● Task to carry out: From the listing, collect all lines containing the word "expansion".

● Records for this task:

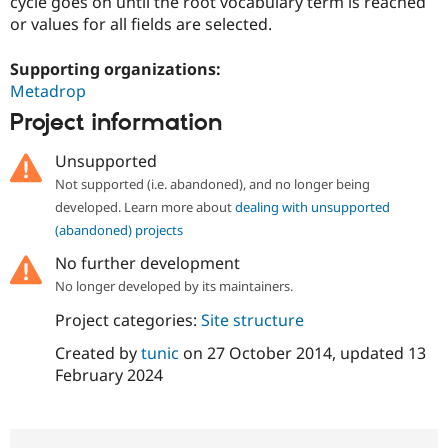
cycle goes on until the root vocabulary term is reached
Drupal Stew
News & Blo
or values for all fields are selected.
API
Become a D
Drupal for F
Sustaining
Supporting organizations:
Forum
Metadrop
Modules
Project information
Drupal for
Drupal Swa
Healthcare
Slack
Unsupported
Themes
Not supported (i.e. abandoned), and no longer being
developed. Learn more about
dealing with unsupported
Drupal for E
Newsletters
(abandoned) projects
Recipes
No further development
Drupal for R
No longer developed by its maintainers.
Drupal Swa
Site Templa
Project categories:
Site structure
Drupal for T
Created by
tunic
on
27 October 2014
, updated
13
Tourism
Issue queue
February 2024
Security Adv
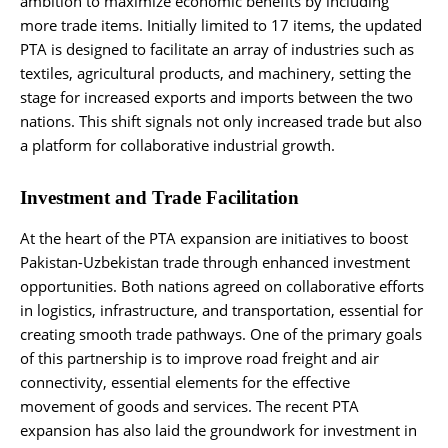
ambition to maximize economic benefits by including
more trade items. Initially limited to 17 items, the updated
PTA is designed to facilitate an array of industries such as
textiles, agricultural products, and machinery, setting the
stage for increased exports and imports between the two
nations. This shift signals not only increased trade but also
a platform for collaborative industrial growth.
Investment and Trade Facilitation
At the heart of the PTA expansion are initiatives to boost
Pakistan-Uzbekistan trade through enhanced investment
opportunities. Both nations agreed on collaborative efforts
in logistics, infrastructure, and transportation, essential for
creating smooth trade pathways. One of the primary goals
of this partnership is to improve road freight and air
connectivity, essential elements for the effective
movement of goods and services. The recent PTA
expansion has also laid the groundwork for investment in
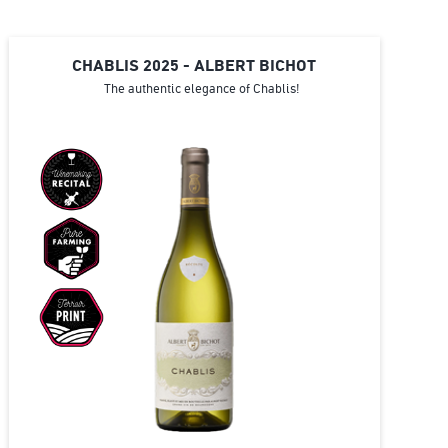
CHABLIS 2025 - ALBERT BICHOT
The authentic elegance of Chablis!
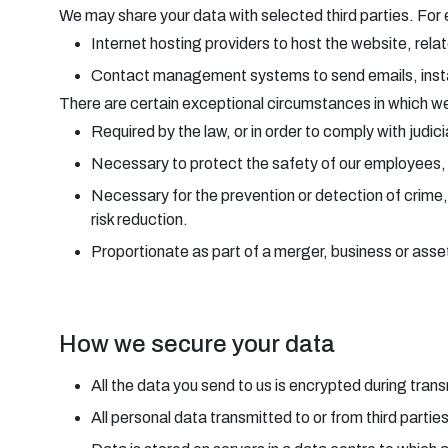
We may share your data with selected third parties. For
Internet hosting providers to host the website, rela
Contact management systems to send emails, in
There are certain exceptional circumstances in which we 
Required by the law, or in order to comply with judic
Necessary to protect the safety of our employees, o
Necessary for the prevention or detection of crime,
risk reduction.
Proportionate as part of a merger, business or asset 
How we secure your data
All the data you send to us is encrypted during tr
All personal data transmitted to or from third partie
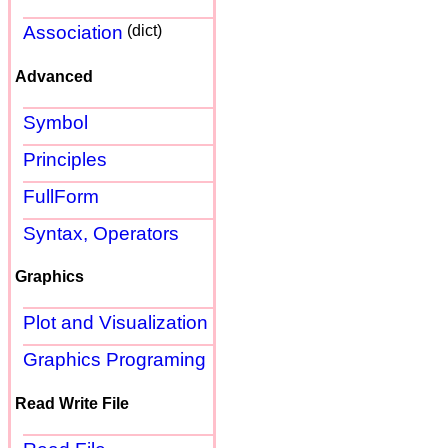
Association
(dict)
Advanced
Symbol
Principles
FullForm
Syntax, Operators
Graphics
Plot and Visualization
Graphics Programing
Read Write File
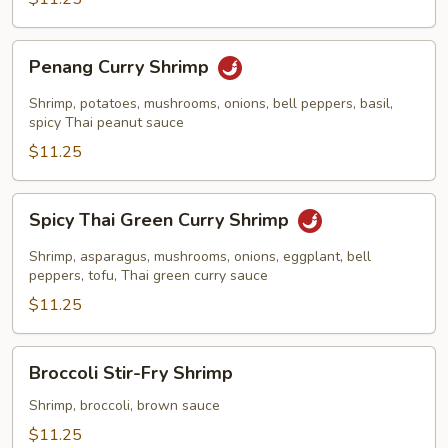
Penang
Penang Curry Shrimp
Curry
Shrimp
Shrimp, potatoes, mushrooms, onions, bell peppers, basil,
spicy Thai peanut sauce
$11.25
Spicy
Spicy Thai Green Curry Shrimp
Thai
Green
Shrimp, asparagus, mushrooms, onions, eggplant, bell
Curry
peppers, tofu, Thai green curry sauce
Shrimp
$11.25
Broccoli
Broccoli Stir-Fry Shrimp
Stir-
Fry
Shrimp, broccoli, brown sauce
Shrimp
$11.25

● Completed exercise:
At the heart of the PTA expansion are initiatives to boost
expansion has also laid the groundwork for investment in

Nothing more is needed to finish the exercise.